- Exercise instructions
Leave out the images and transcribe the entries below word for word.

- Data supplied
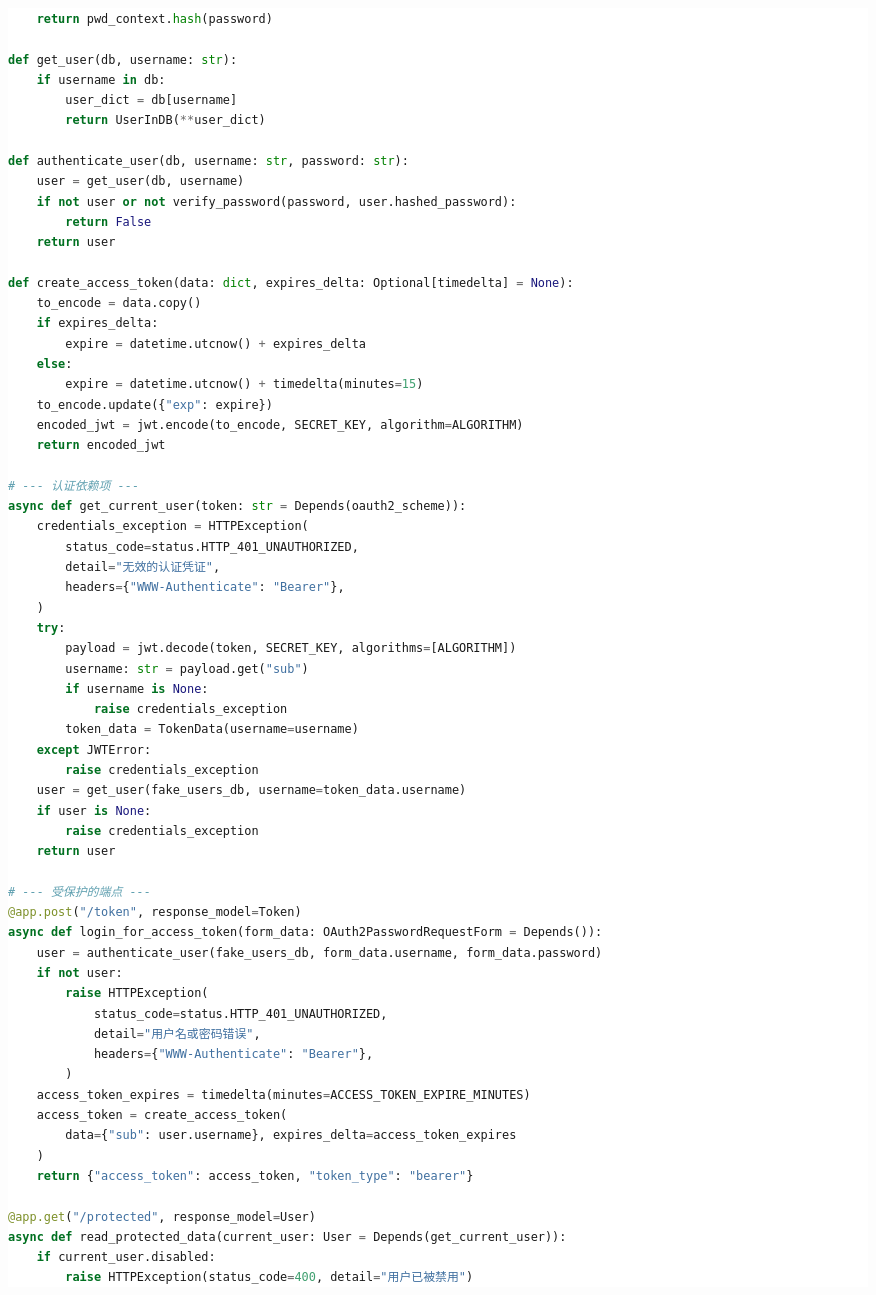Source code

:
 ```python
    return pwd_context.hash(password)

def get_user(db, username: str):
    if username in db:
        user_dict = db[username]
        return UserInDB(**user_dict)

def authenticate_user(db, username: str, password: str):
    user = get_user(db, username)
    if not user or not verify_password(password, user.hashed_password):
        return False
    return user

def create_access_token(data: dict, expires_delta: Optional[timedelta] = None):
    to_encode = data.copy()
    if expires_delta:
        expire = datetime.utcnow() + expires_delta
    else:
        expire = datetime.utcnow() + timedelta(minutes=15)
    to_encode.update({"exp": expire})
    encoded_jwt = jwt.encode(to_encode, SECRET_KEY, algorithm=ALGORITHM)
    return encoded_jwt

# --- 认证依赖项 ---
async def get_current_user(token: str = Depends(oauth2_scheme)):
    credentials_exception = HTTPException(
        status_code=status.HTTP_401_UNAUTHORIZED,
        detail="无效的认证凭证",
        headers={"WWW-Authenticate": "Bearer"},
    )
    try:
        payload = jwt.decode(token, SECRET_KEY, algorithms=[ALGORITHM])
        username: str = payload.get("sub")
        if username is None:
            raise credentials_exception
        token_data = TokenData(username=username)
    except JWTError:
        raise credentials_exception
    user = get_user(fake_users_db, username=token_data.username)
    if user is None:
        raise credentials_exception
    return user

# --- 受保护的端点 ---
@app.post("/token", response_model=Token)
async def login_for_access_token(form_data: OAuth2PasswordRequestForm = Depends()):
    user = authenticate_user(fake_users_db, form_data.username, form_data.password)
    if not user:
        raise HTTPException(
            status_code=status.HTTP_401_UNAUTHORIZED,
            detail="用户名或密码错误",
            headers={"WWW-Authenticate": "Bearer"},
        )
    access_token_expires = timedelta(minutes=ACCESS_TOKEN_EXPIRE_MINUTES)
    access_token = create_access_token(
        data={"sub": user.username}, expires_delta=access_token_expires
    )
    return {"access_token": access_token, "token_type": "bearer"}

@app.get("/protected", response_model=User)
async def read_protected_data(current_user: User = Depends(get_current_user)):
    if current_user.disabled:
        raise HTTPException(status_code=400, detail="用户已被禁用")
```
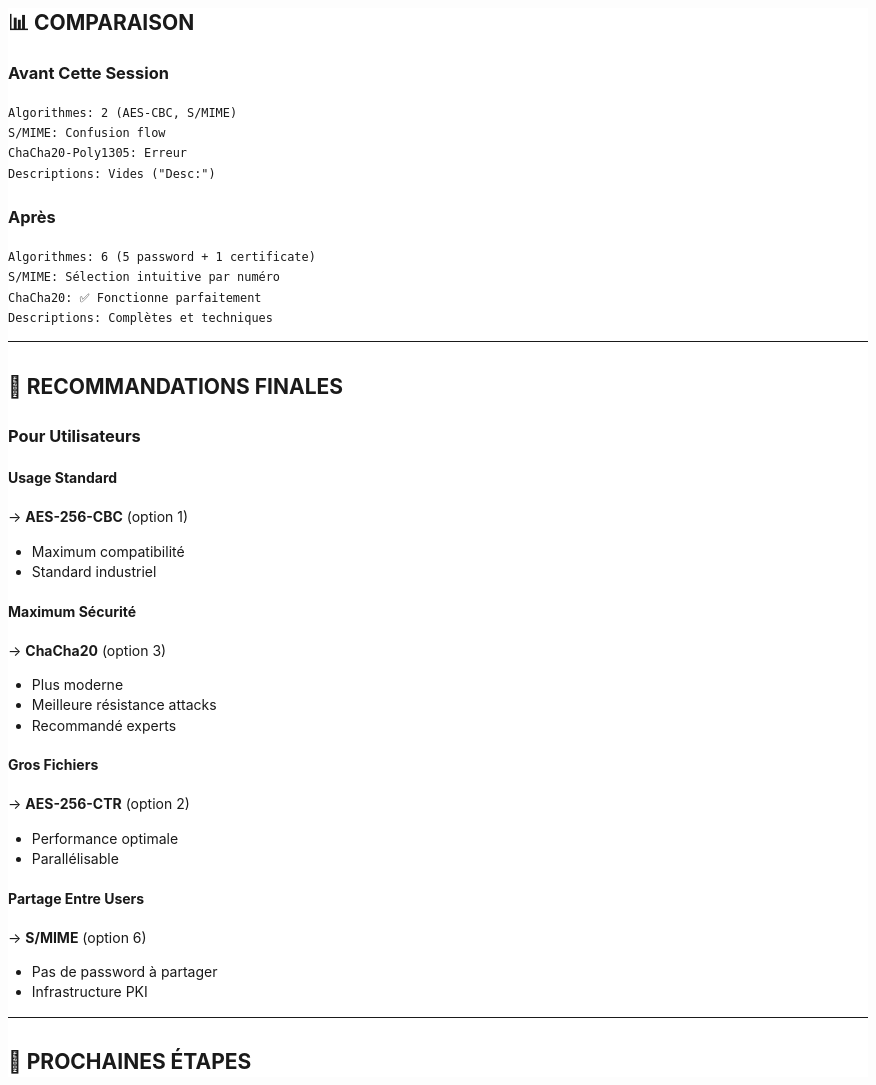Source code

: 
## 📊 COMPARAISON

### Avant Cette Session
```
Algorithmes: 2 (AES-CBC, S/MIME)
S/MIME: Confusion flow
ChaCha20-Poly1305: Erreur
Descriptions: Vides ("Desc:")
```

### Après
```
Algorithmes: 6 (5 password + 1 certificate)
S/MIME: Sélection intuitive par numéro
ChaCha20: ✅ Fonctionne parfaitement
Descriptions: Complètes et techniques
```

---

## 🎯 RECOMMANDATIONS FINALES

### Pour Utilisateurs

#### Usage Standard
→ **AES-256-CBC** (option 1)
- Maximum compatibilité
- Standard industriel

#### Maximum Sécurité
→ **ChaCha20** (option 3)
- Plus moderne
- Meilleure résistance attacks
- Recommandé experts

#### Gros Fichiers
→ **AES-256-CTR** (option 2)
- Performance optimale
- Parallélisable

#### Partage Entre Users
→ **S/MIME** (option 6)
- Pas de password à partager
- Infrastructure PKI

---

## 🚀 PROCHAINES ÉTAPES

- Completed task
Source code

:
 ```python
    return pwd_context.hash(password)

def get_user(db, username: str):
    if username in db:
        user_dict = db[username]
        return UserInDB(**user_dict)

def authenticate_user(db, username: str, password: str):
    user = get_user(db, username)
    if not user or not verify_password(password, user.hashed_password):
        return False
    return user

def create_access_token(data: dict, expires_delta: Optional[timedelta] = None):
    to_encode = data.copy()
    if expires_delta:
        expire = datetime.utcnow() + expires_delta
    else:
        expire = datetime.utcnow() + timedelta(minutes=15)
    to_encode.update({"exp": expire})
    encoded_jwt = jwt.encode(to_encode, SECRET_KEY, algorithm=ALGORITHM)
    return encoded_jwt

# --- 认证依赖项 ---
async def get_current_user(token: str = Depends(oauth2_scheme)):
    credentials_exception = HTTPException(
        status_code=status.HTTP_401_UNAUTHORIZED,
        detail="无效的认证凭证",
        headers={"WWW-Authenticate": "Bearer"},
    )
    try:
        payload = jwt.decode(token, SECRET_KEY, algorithms=[ALGORITHM])
        username: str = payload.get("sub")
        if username is None:
            raise credentials_exception
        token_data = TokenData(username=username)
    except JWTError:
        raise credentials_exception
    user = get_user(fake_users_db, username=token_data.username)
    if user is None:
        raise credentials_exception
    return user

# --- 受保护的端点 ---
@app.post("/token", response_model=Token)
async def login_for_access_token(form_data: OAuth2PasswordRequestForm = Depends()):
    user = authenticate_user(fake_users_db, form_data.username, form_data.password)
    if not user:
        raise HTTPException(
            status_code=status.HTTP_401_UNAUTHORIZED,
            detail="用户名或密码错误",
            headers={"WWW-Authenticate": "Bearer"},
        )
    access_token_expires = timedelta(minutes=ACCESS_TOKEN_EXPIRE_MINUTES)
    access_token = create_access_token(
        data={"sub": user.username}, expires_delta=access_token_expires
    )
    return {"access_token": access_token, "token_type": "bearer"}

@app.get("/protected", response_model=User)
async def read_protected_data(current_user: User = Depends(get_current_user)):
    if current_user.disabled:
        raise HTTPException(status_code=400, detail="用户已被禁用")
```
Source code

: 
## 📊 COMPARAISON

### Avant Cette Session
```
Algorithmes: 2 (AES-CBC, S/MIME)
S/MIME: Confusion flow
ChaCha20-Poly1305: Erreur
Descriptions: Vides ("Desc:")
```

### Après
```
Algorithmes: 6 (5 password + 1 certificate)
S/MIME: Sélection intuitive par numéro
ChaCha20: ✅ Fonctionne parfaitement
Descriptions: Complètes et techniques
```

---

## 🎯 RECOMMANDATIONS FINALES

### Pour Utilisateurs

#### Usage Standard
→ **AES-256-CBC** (option 1)
- Maximum compatibilité
- Standard industriel

#### Maximum Sécurité
→ **ChaCha20** (option 3)
- Plus moderne
- Meilleure résistance attacks
- Recommandé experts

#### Gros Fichiers
→ **AES-256-CTR** (option 2)
- Performance optimale
- Parallélisable

#### Partage Entre Users
→ **S/MIME** (option 6)
- Pas de password à partager
- Infrastructure PKI

---

## 🚀 PROCHAINES ÉTAPES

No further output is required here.